======== Data for this exercise

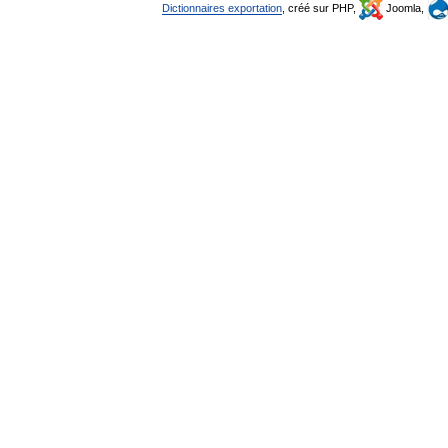
Dictionnaires exportation
, créé sur PHP,
Joomla,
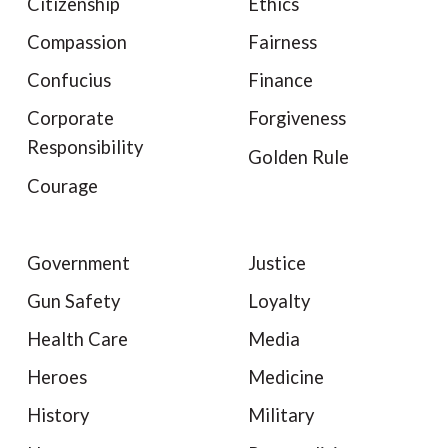
Citizenship
Ethics
Compassion
Fairness
Confucius
Finance
Corporate
Forgiveness
Responsibility
Golden Rule
Courage
Government
Justice
Gun Safety
Loyalty
Health Care
Media
Heroes
Medicine
History
Military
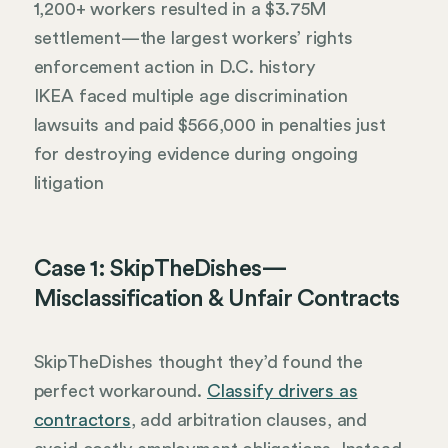
1,200+ workers resulted in a $3.75M
settlement—the largest workers’ rights
enforcement action in D.C. history
IKEA faced multiple age discrimination
lawsuits and paid $566,000 in penalties just
for destroying evidence during ongoing
litigation
Case 1: SkipTheDishes—
Misclassification & Unfair Contracts
SkipTheDishes thought they’d found the
perfect workaround.
Classify drivers as
contractors
, add arbitration clauses, and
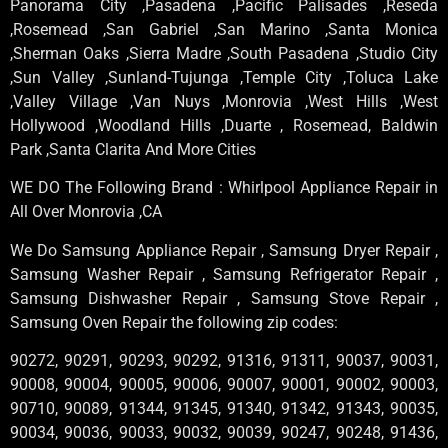
Panorama City ,Pasadena ,Pacific Palisades ,Reseda
,Rosemead ,San Gabriel ,San Marino ,Santa Monica
,Sherman Oaks ,Sierra Madre ,South Pasadena ,Studio City
,Sun Valley ,Sunland-Tujunga ,Temple City ,Toluca Lake
,Valley Village ,Van Nuys ,Monrovia ,West Hills ,West
Hollywood ,Woodland Hills ,Duarte , Rosemead, Baldwin
Park ,Santa Clarita And More Cities
WE DO The Following Brand : Whirlpool Appliance Repair in
All Over Monrovia ,CA
We Do Samsung Appliance Repair , Samsung Dryer Repair ,
Samsung Washer Repair , Samsung Refrigerator Repair ,
Samsung Dishwasher Repair , Samsung Stove Repair ,
Samsung Oven Repair the following zip codes:
90272, 90291, 90293, 90292, 91316, 91311, 90037, 90031,
90008, 90004, 90005, 90006, 90007, 90001, 90002, 90003,
90710, 90089, 91344, 91345, 91340, 91342, 91343, 90035,
90034, 90036, 90033, 90032, 90039, 90247, 90248, 91436,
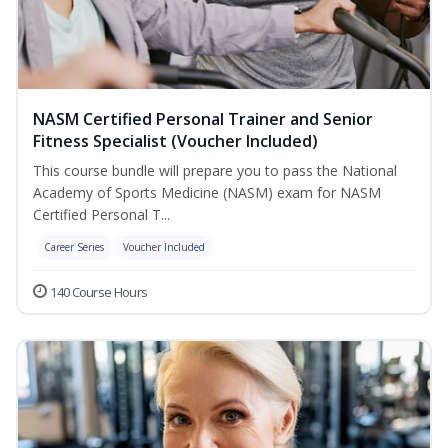
NASM Certified Personal Trainer and Senior
Fitness Specialist (Voucher Included)
This course bundle will prepare you to pass the National
Academy of Sports Medicine (NASM) exam for NASM
Certified Personal T...
Career Series
Voucher Included
140 Course Hours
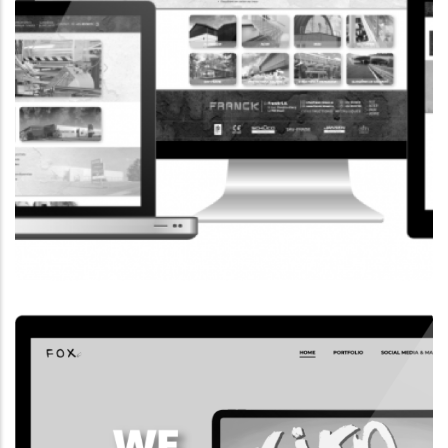
CORPORATE WEBSITE
FRANCK-BISSEN.LU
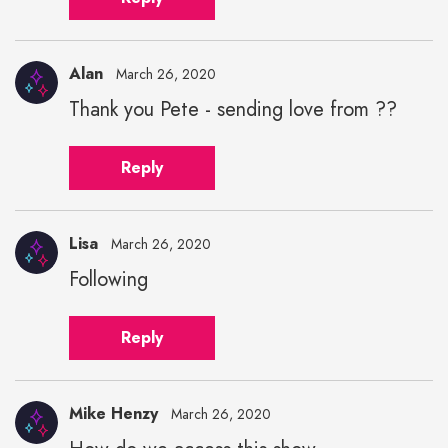
Alan
March 26, 2020
Thank you Pete - sending love from ??
Reply
Lisa
March 26, 2020
Following
Reply
Mike Henzy
March 26, 2020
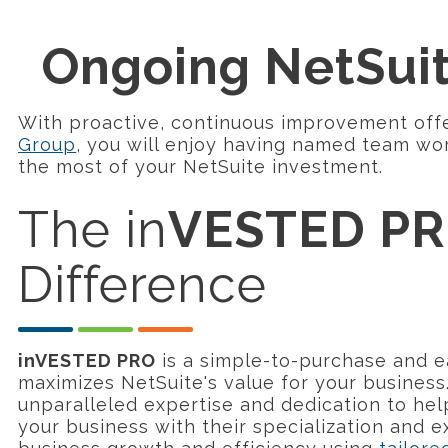
Ongoing NetSui
With proactive, continuous improvement off
Group
, you will enjoy having named team wo
the most of your NetSuite investment.
The in
VESTED P
Difference
inVESTED PRO
is a simple-to-purchase and e
maximizes NetSuite's value for your business
unparalleled expertise and dedication to hel
your business with their specialization and 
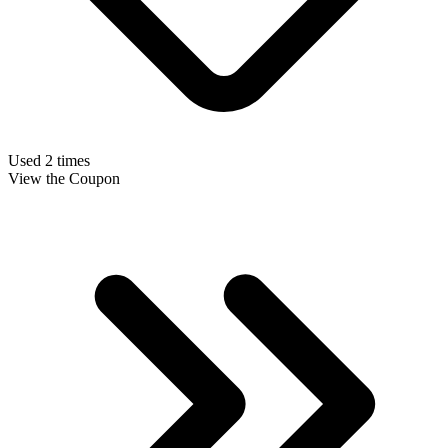
Used 2 times
View the Coupon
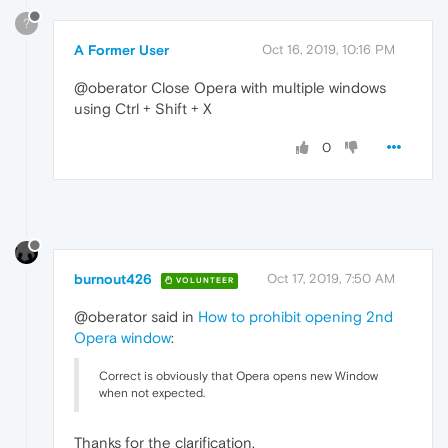
?
A Former User
Oct 16, 2019, 10:16 PM
@oberator Close Opera with multiple windows
using Ctrl + Shift + X
0
burnout426
Oct 17, 2019, 7:50 AM
VOLUNTEER
@oberator said in
How to prohibit opening 2nd
Opera window
:
Correct is obviously that Opera opens new Window
when not expected.
Thanks for the clarification.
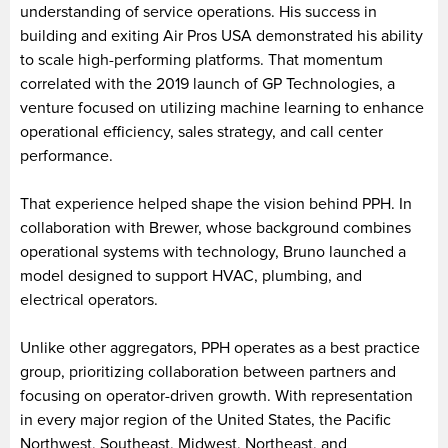
understanding of service operations. His success in
building and exiting Air Pros USA demonstrated his ability
to scale high-performing platforms. That momentum
correlated with the 2019 launch of GP Technologies, a
venture focused on utilizing machine learning to enhance
operational efficiency, sales strategy, and call center
performance.
That experience helped shape the vision behind PPH. In
collaboration with Brewer, whose background combines
operational systems with technology, Bruno launched a
model designed to support HVAC, plumbing, and
electrical operators.
Unlike other aggregators, PPH operates as a best practice
group, prioritizing collaboration between partners and
focusing on operator-driven growth. With representation
in every major region of the United States, the Pacific
Northwest, Southeast, Midwest, Northeast, and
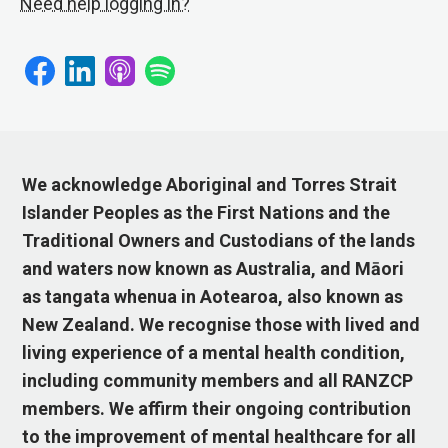
Need help logging in?
We acknowledge Aboriginal and Torres Strait
Islander Peoples as the First Nations and the
Traditional Owners and Custodians of the lands
and waters now known as Australia, and Māori
as tangata whenua in Aotearoa, also known as
New Zealand. We recognise those with lived and
living experience of a mental health condition,
including community members and all RANZCP
members. We affirm their ongoing contribution
to the improvement of mental healthcare for all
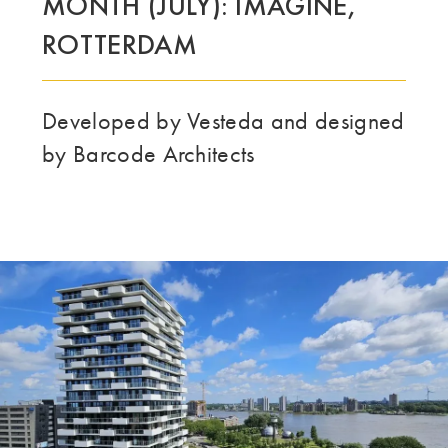
MONTH (JULY): IMAGINE,
DENNE GRUPPE | TRESPA INTERNATIONAL
ROTTERDAM
Developed by Vesteda and designed
by Barcode Architects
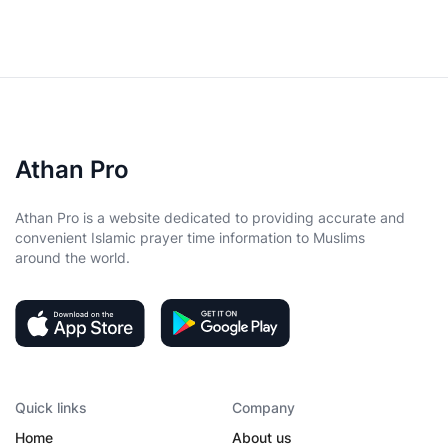
Athan Pro
Athan Pro is a website dedicated to providing accurate and
convenient Islamic prayer time information to Muslims
around the world.
Quick links
Company
Home
About us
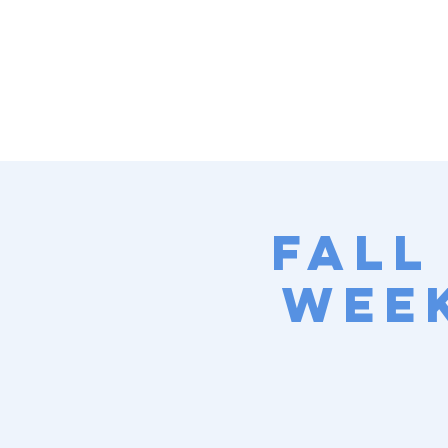
Fall
Week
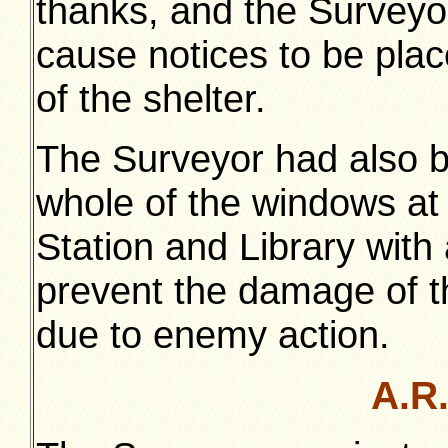
thanks, and the Surveyo
cause notices to be plac
of the shelter.
The Surveyor had also be
whole of the windows at 
Station and Library with 
prevent the damage of t
due to enemy action.
A.R.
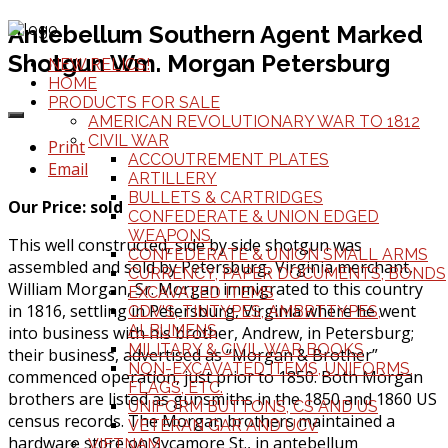
Antebellum Southern Agent Marked
Shotgun Wm. Morgan Petersburg
NEW RELICS!
HOME
PRODUCTS FOR SALE
AMERICAN REVOLUTIONARY WAR TO 1812
CIVIL WAR
Print
ACCOUTREMENT PLATES
Email
ARTILLERY
BULLETS & CARTRIDGES
Our Price: sold
CONFEDERATE & UNION EDGED
WEAPONS
This well constructed, side by side shotgun was
CONFEDERATE & UNION SMALL ARMS
assembled and sold by Petersburg, Virginia merchant,
CURRENCY, PAPER DOCUMENTS, BONDS
William Morgan, Sr. Morgan immigrated to this country
EXCAVATED ITEMS
in 1816, settling in Petersburg, Virginia where he went
CDV'S, TINTYPES, AMBRTTYPES,
ALBUMENS
into business with his brother, Andrew, in Petersburg;
MILITARY & CIVIL WAR BOOKS
their business, advertised as “Morgan & Brother”
NON-EXCAVATED ITEMS, UNIFORMS,
commenced operation, just prior to 1850. Both Morgan
FLAGS, ETC.
brothers are listed as gunsmiths in the 1850 and 1860 US
UNIFORM BUTTONS, CS AND US
census records. The Morgan brothers maintained a
VETERAN GAR AND UCV
hardware store on Sycamore St., in antebellum
VIETNAM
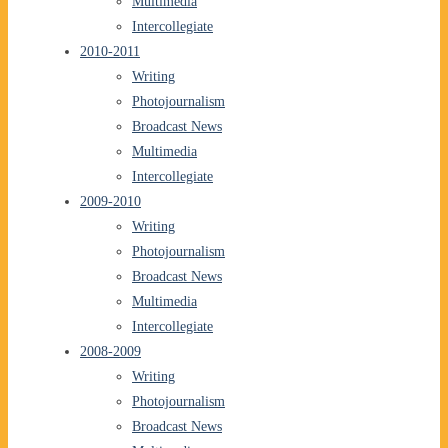
Multimedia
Intercollegiate
2010-2011
Writing
Photojournalism
Broadcast News
Multimedia
Intercollegiate
2009-2010
Writing
Photojournalism
Broadcast News
Multimedia
Intercollegiate
2008-2009
Writing
Photojournalism
Broadcast News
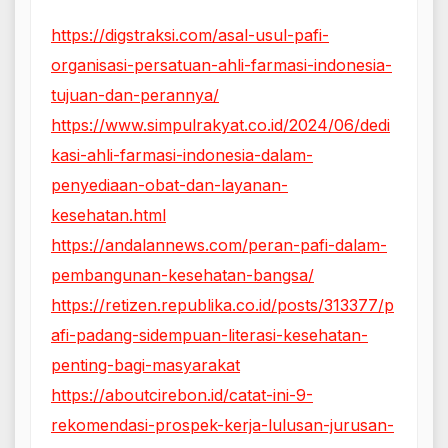
https://digstraksi.com/asal-usul-pafi-
organisasi-persatuan-ahli-farmasi-indonesia-
tujuan-dan-perannya/
https://www.simpulrakyat.co.id/2024/06/dedi
kasi-ahli-farmasi-indonesia-dalam-
penyediaan-obat-dan-layanan-
kesehatan.html
https://andalannews.com/peran-pafi-dalam-
pembangunan-kesehatan-bangsa/
https://retizen.republika.co.id/posts/313377/p
afi-padang-sidempuan-literasi-kesehatan-
penting-bagi-masyarakat
https://aboutcirebon.id/catat-ini-9-
rekomendasi-prospek-kerja-lulusan-jurusan-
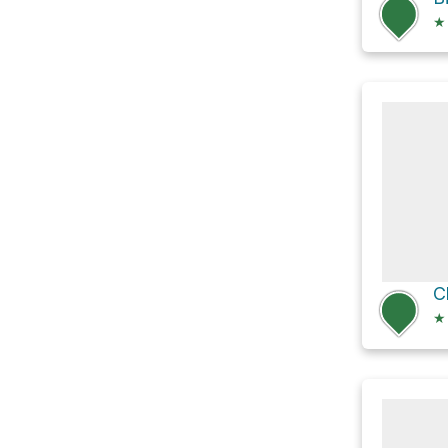
★
C
★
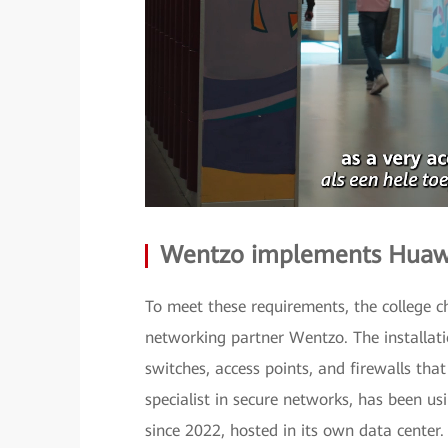
Wentzo implements Huawei
To meet these requirements, the college 
networking partner Wentzo. The installati
switches, access points, and firewalls t
specialist in secure networks, has been 
since 2022, hosted in its own data center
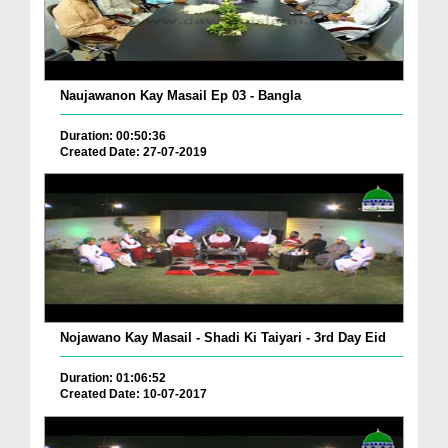
Naujawanon Kay Masail Ep 03 - Bangla
Duration: 00:50:36
Created Date: 27-07-2019
Nojawano Kay Masail - Shadi Ki Taiyari - 3rd Day Eid
Duration: 01:06:52
Created Date: 10-07-2017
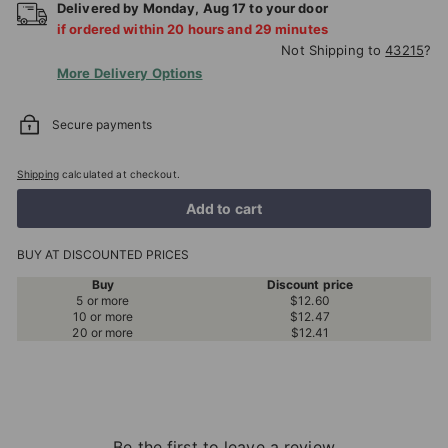
Delivered by
Monday
,
Aug
17
to your door
if ordered within
20
hours and
29
minutes
Not Shipping to
43215
?
More Delivery Options
Secure payments
Shipping
calculated at checkout.
Add to cart
BUY AT DISCOUNTED PRICES
Buy
Discount price
5 or more
$12.60
10 or more
$12.47
20 or more
$12.41
Be the first to leave a review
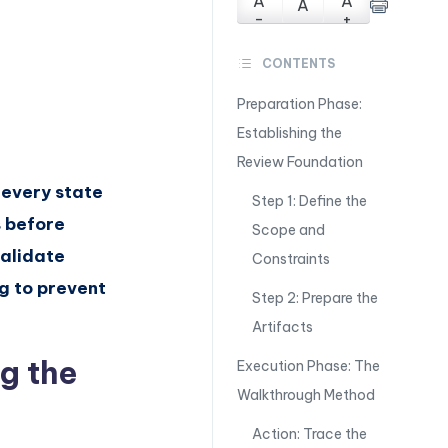
A
A
A
-
+
CONTENTS
Preparation Phase:
Establishing the
Review Foundation
 every state
Step 1: Define the
s before
Scope and
validate
Constraints
g to prevent
Step 2: Prepare the
Artifacts
g the
Execution Phase: The
Walkthrough Method
Action: Trace the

================

**What you have to do**
Show each line from the items above that contains the word "Certified".

**Written solution**
NASM Certified Personal Trainer and Senior
Certified Personal T...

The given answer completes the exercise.